Monday, 7 March 2016

THE TALLAWAH INTERVIEW: UWI Writer-in-Residence Vladimir Lucien on his island roots, Derek Walcott, and making his Calabash debut

WELL VERSED: "I think poetry is about challenging certain issues and situations," shares the award-winning scribe.

Vladimir Lucien has visited territories all over the Caribbean, but he’s never set foot on Jamaican soil. What better way for the prize-winning St. Lucian poet to make his Jamrock debut than with a writer-in-residency at the UWI Mona Campus (this semester) and an appearance at the Calabash Literary Festival in Treasure Beach (in May)? In addition to being a poet, Lucien, whose work exudes the bare-bones honesty and knowingness of a creative soul twice his 27 years, is a screenwriter, journalist and critic. His list of awards include a Small Axe poetry prize and a 2015 OCM Bocas Prize for Sounding Ground (Peepal Tree Press), his debut anthology. Here, the avid traveler talks to TALLAWAH about his upcoming trip to Berlin, his first impressions of Jamaica, and the real Derek Walcott.

TALLAWAH: Does being UWI’s latest writer-in-residence bring back any memories of your teaching years back home in St. Lucia?
Vladimir Lucien: It’s a bit of a different beat, because I’m now teaching creative writing and teaching literature is quite different from that. To teach people to write is great.

TALLAWAH: What are you hoping to achieve by the end of your tenure?
Vladimir Lucien: I’m hoping to get the students that I have (I have about 15, which is a lot) to achieve their potential, by prodding them in the right direction. You can’t tell people how to perform their genius but you can prod them and give them guidelines.

TALLAWAH: Someone once famously asked, ‘What is poetry for?’ As an award-winning writer, how do you respond to such a question?
Vladimir Lucien: I think that question is answered differently by everybody who is asked that question. For me, I think poetry is about challenging certain issues and situations. It already deals with language in a particular way that can be subversive and evolutionary. And I think that is what turned me on to poetry.

TALLAWAH: Speaking of your award-winning work, have you started crafting a follow-up to Sounding Ground?
Vladimir Lucien: A follow-up yes, but not necessarily poetry. I am writing poetry though, and doing some translations into my native language. And I am working on a kind of aesthetic memoir. I am not putting a deadline on it, but I’ve started it and I’m well into it.
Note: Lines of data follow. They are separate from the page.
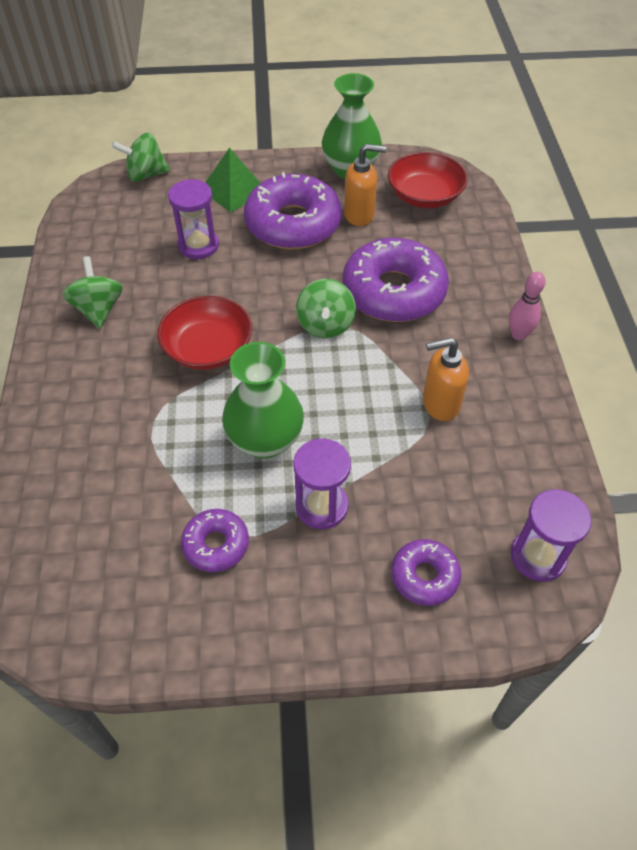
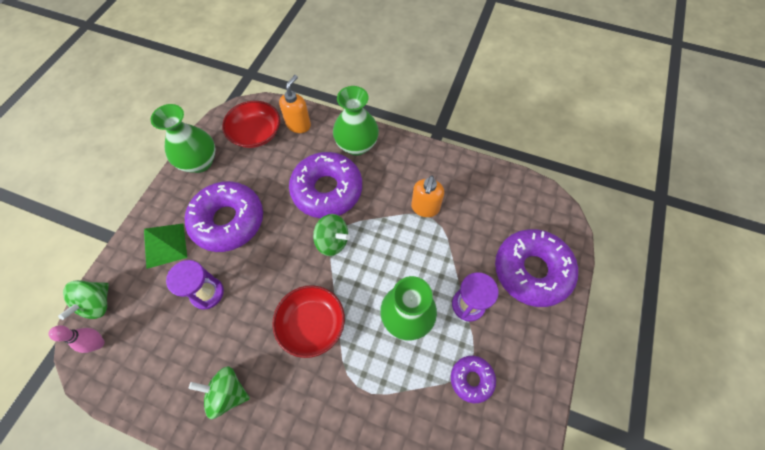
camera: 65 degrees left, 10 degrees up
(359, 215) = (247, 177): orange soap dispenser -> orange soap dispenser (299, 125)
(424, 576) = (531, 271): purple donut -> purple donut, size x1.98
(484, 294) = (357, 145): none -> green vase
(518, 335) = (396, 145): pink bowling pin -> pink bowling pin (98, 343)
(538, 556) = (538, 212): purple hourglass -> none

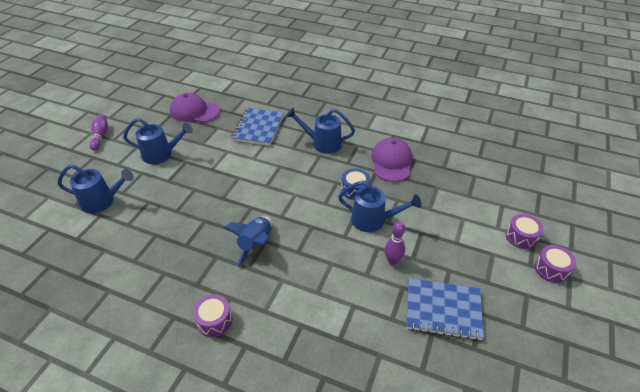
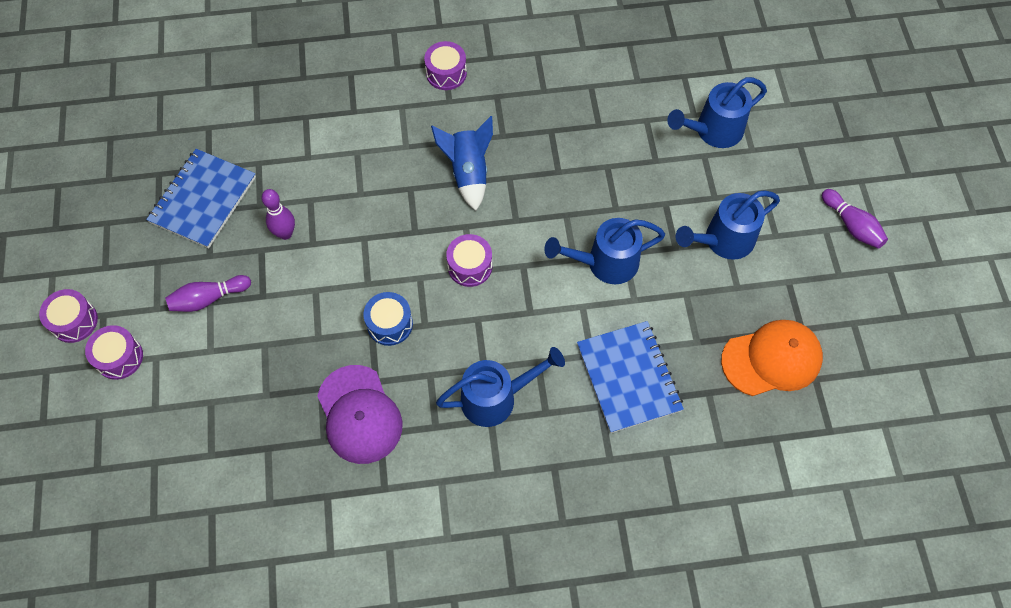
camera: 150 degrees right, 20 degrees up
(194, 111) = (772, 359): purple cap -> orange cap
(294, 197) = (470, 266): none -> purple drum
(373, 220) = (336, 282): blue watering can -> blue watering can (605, 263)
(443, 310) = (203, 200): blue notebook -> blue notebook turned 45 degrees counterclockwise
(456, 245) = (208, 298): none -> purple bowling pin

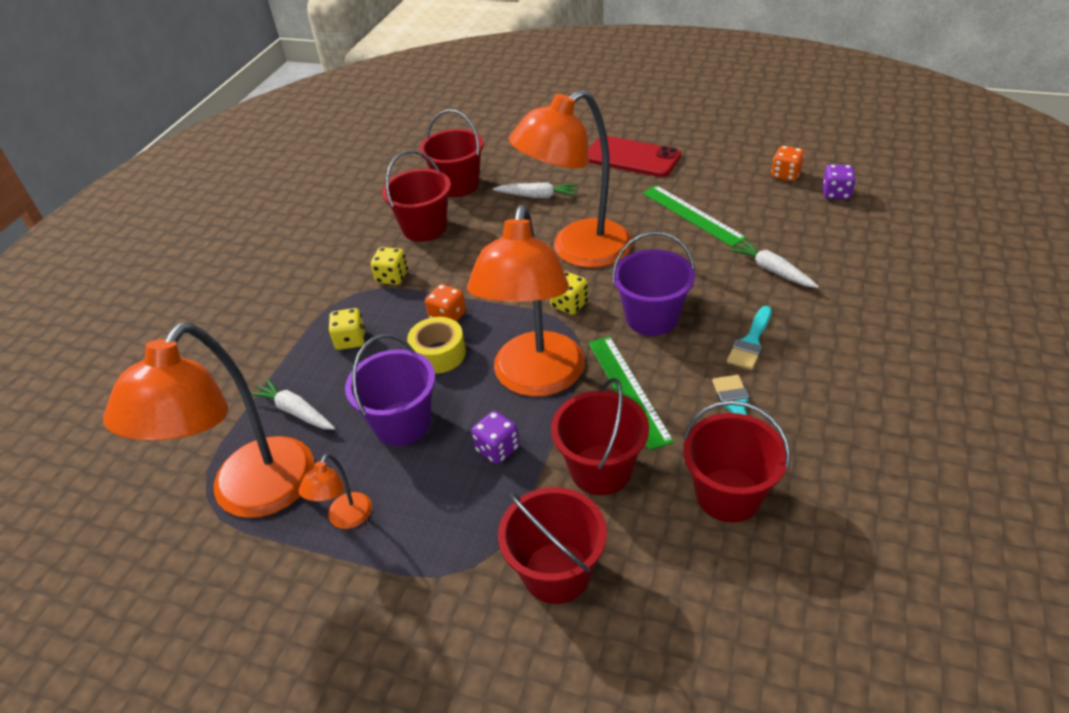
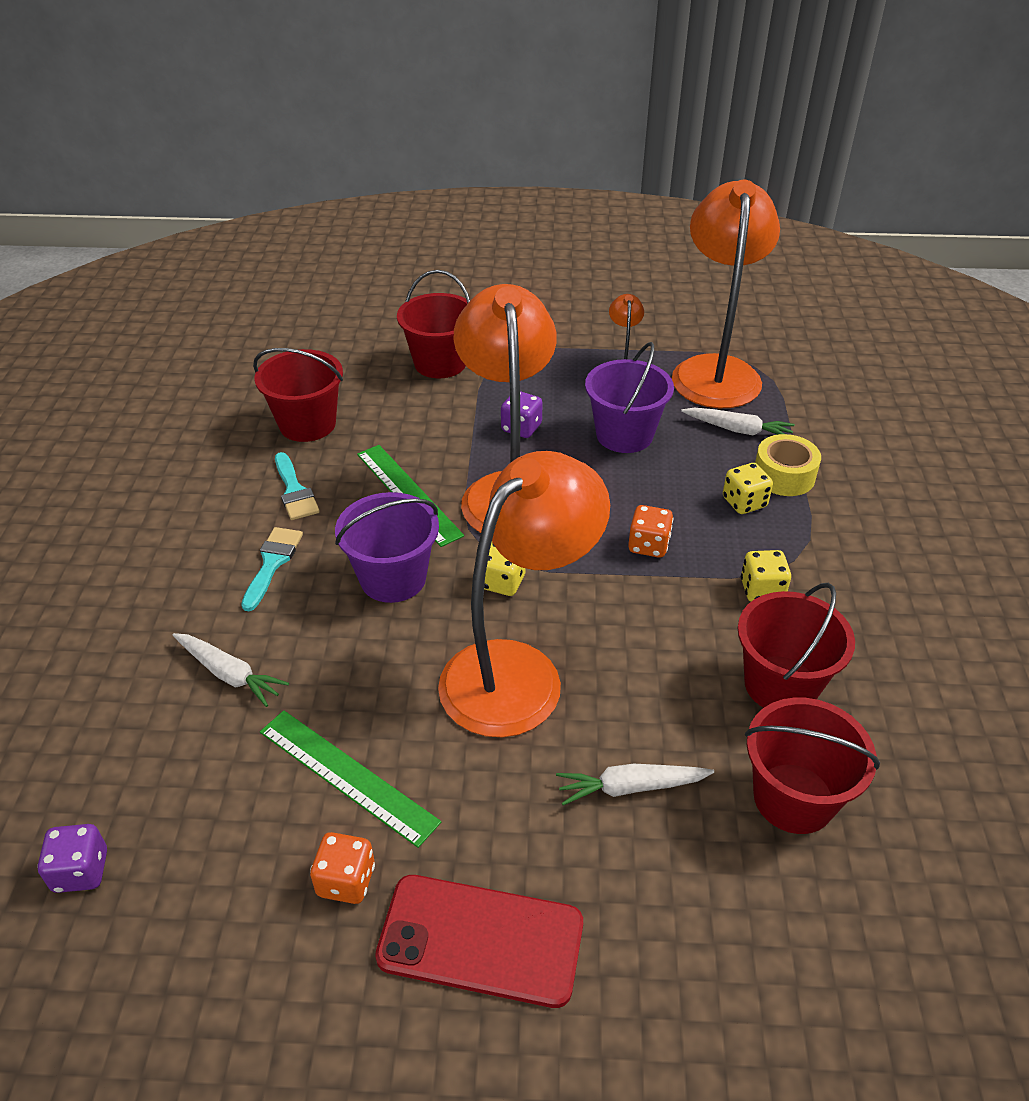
camera: 160 degrees right, 0 degrees up
(439, 354) = (631, 502): yellow tape -> yellow tape (784, 476)
(601, 469) = (421, 426): red bucket -> none
(785, 175) = (163, 919): orange dice -> orange dice (346, 881)

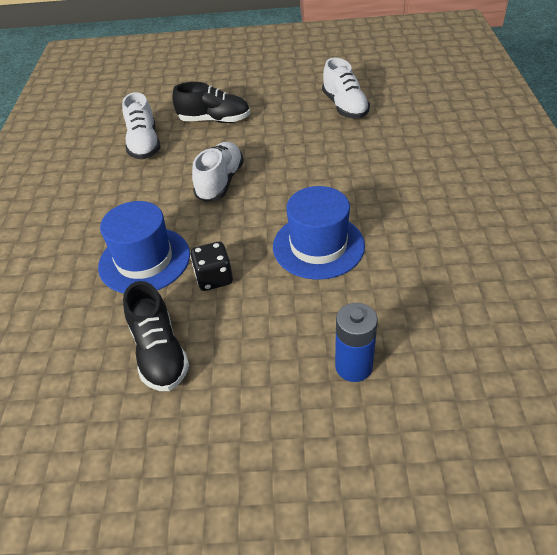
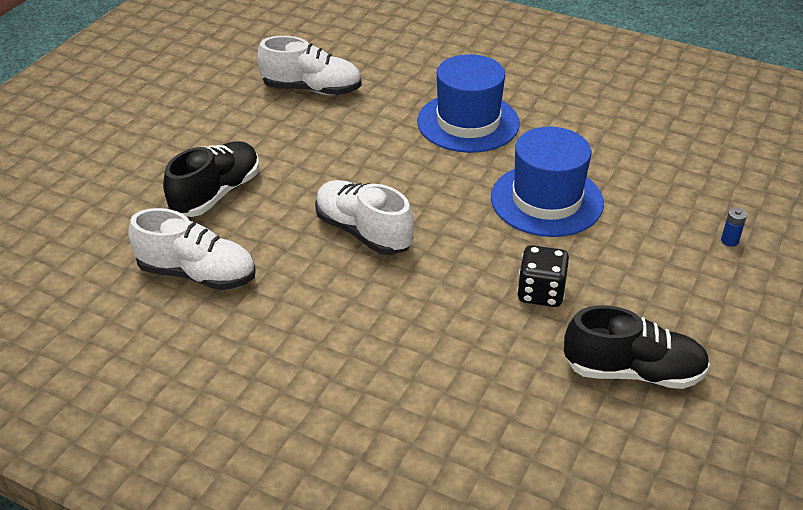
camera: 65 degrees left, 5 degrees down
(144, 260) = (462, 342): blue hat -> blue hat (468, 122)
(353, 366) = (729, 241): blue battery -> blue battery, size x0.44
TALLAWAH: That’s something to look forward to. This year’s Calabash Festival is also well anticipated. Will this be your debut appearance at the Treasure Beach fest?
Vladimir Lucien: It’s gonna be my first time at Calabash – both reading and attending. I’ve heard a lot about Calabash, and Kwame [Dawes] is a friend. I’ve been following Calabash for a long time, so I’m very much looking forward to it. It has the reputation. It’s pretty much the premier literary event in the Caribbean. It’s the one I haven’t been to, and I’ve been to a lot of festivals in the region.
TALLAWAH: And this is your first trip to Jamaica? 
Vladimir Lucien: It is my first time in Jamaica. I’ve spent a lot of time in the Eastern side of the region. So as soon as I got here, I started to notice some of the idiosyncrasies of the society that are slightly different from the rest of the Caribbean. So it’s both a new experience and an emanating one.

TALLAWAH: Tell us a bit about growing up in St. Lucia.
Vladimir Lucien: I think it’s a place of a lot of dramas – drama of language, drama of class. My dad actually wrote. He’s retired now. And my mom was a teacher. They’re both retired now.

TALLAWAH: Is it true that your native Nobel Laureate Derek Walcott is an uptight person?
Vladimir Lucien: (Laughs). No, he’s not uptight. He’s himself, meaning he has his ways like everybody else, and he’s not going to pretend that he’s not that way. He has been generous to me, not so much in terms of writing poetry, but he’s always been cordial and so on.

TALLAWAH: What are your plans for the rest of the year, following this writer-in-residence stint? 
Vladimir Lucien: I’m heading over to Berlin for an exhibition on African Diaspora religion, and to read some of my poems on the Caribbean, as well as from what I am currently writing. It’s a pretty nice lineup; Maryse Condé will also be there. And then I’m gonna come back to St. Lucia, and then I have to go back to Berlin. But that’s not been finalized yet.

TALLAWAH: You’re 27 years old now, going on 28 this month. Besides the obvious, how has life been treating you?
Vladimir Lucien: I am satisfied with how it’s going. I’m married with two kids and I’ve put out my first collection. So I’m good for now. Looking forward to what the future will bring.